Sometimes, I’d cry when I worried about the ‘what ifs’ for our future. Tedly would console me, murmur sweet everythings to me. When Tedly was overcome with emotion about the unknown, it was my turn to comfort him. Back and forth. Give and take. A partnership.
After the first couple of days, we went out around town. I met with some friends. That helped. Also, it really helped when Tedly and I went out to the beach, put our feet up, people watched, ate guacamole, laughed about this and that. We tried to enjoy the moment, to stay in the now. Then it was time to continue my convalescence under the fan. It’s not always fun to have a bruised, sweaty breast with stitches.
One of the things I read during the week we waited for results was Song of Myself by Walt Whitman. I haven’t looked at that poem since high school. There are a few passages that made the shock of the situation less difficult for me. It was oddly comforting. It helped calm me down to a level of acceptance. The cycle of life, the journey of the soul, moments of transformation, whatever happens next is supposed to happen. Acceptance.

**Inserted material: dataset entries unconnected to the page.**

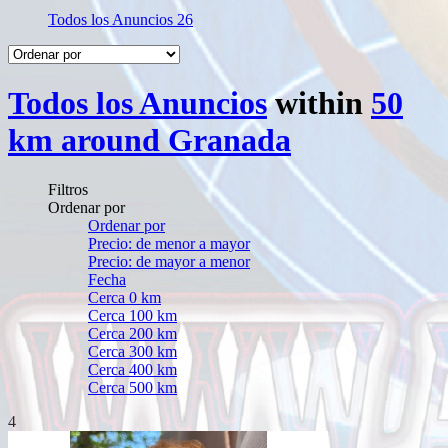
Todos los Anuncios
26
Todos los Anuncios
within
50
km around Granada
Filtros
Ordenar por
Ordenar por
Precio: de menor a mayor
Precio: de mayor a menor
Fecha
Cerca 0 km
Cerca 100 km
Cerca 200 km
Cerca 300 km
Cerca 400 km
Cerca 500 km
4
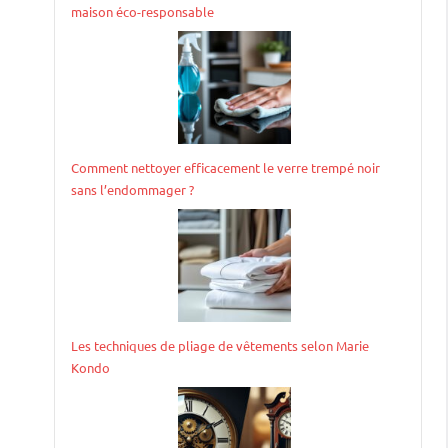
maison éco-responsable
Comment nettoyer efficacement le verre trempé noir
sans l’endommager ?
Les techniques de pliage de vêtements selon Marie
Kondo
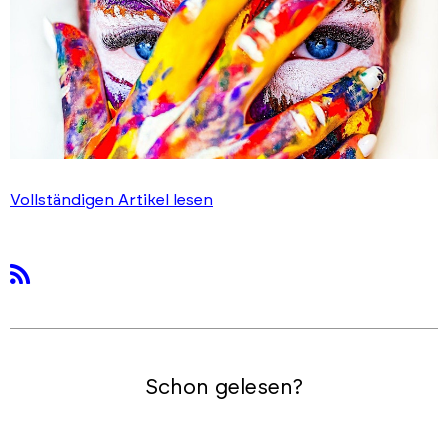
Vollständigen Artikel lesen
rss
Schon gelesen?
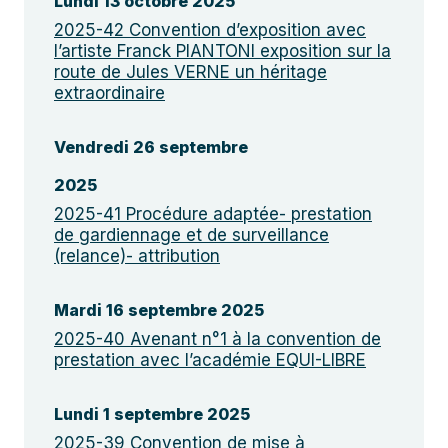
Lundi 13 octobre 2025
2025-42 Convention d’exposition avec
l’artiste Franck PIANTONI exposition sur la
route de Jules VERNE un héritage
extraordinaire
Vendredi 26 septembre
2025
2025-41 Procédure adaptée- prestation
de gardiennage et de surveillance
(relance)- attribution
Mardi 16 septembre 2025
2025-40 Avenant n°1 à la convention de
prestation avec l’académie EQUI-LIBRE
Lundi 1 septembre 2025
2025-39 Convention de mise à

Acceptance. I can’t control my body’s cellular mutations. In fact, there is so much in life that’s out of my control, I have a better life experience if I simply enjoy time as best I can without doomsday scenarios of fear and worry playing out in my head. Life has given me this lesson over and over and over. Acceptance is the answer. Stay in the moment. I’ll get it right one day. Good thing my soul has more time for more progress.
On the seventh day after the biopsy, I had the stitches removed and got the results: benign! So, our party continues unaltered, aside from my continued healing for another few weeks. My feeling of immense gratitude is an understatement, though I may look rather reserved to observers. That’s because I think I’m in a bit of shock. I am still processing all that has happened, and what you’ve just read is only half the story.
Tedly (half-) joked that he wonders what else will happen to us? What body parts will be removed and replaced or repaired as we age, as our bodies break down. The cycles of life we can’t control, but should try to accept.
Once again in my lifetime, my husband has showed me what it means to be in an adult partnership. I have no doubt we’ll get through whatever may happen through love and acceptance, and somehow we’ll keep the party going, one moment at a time.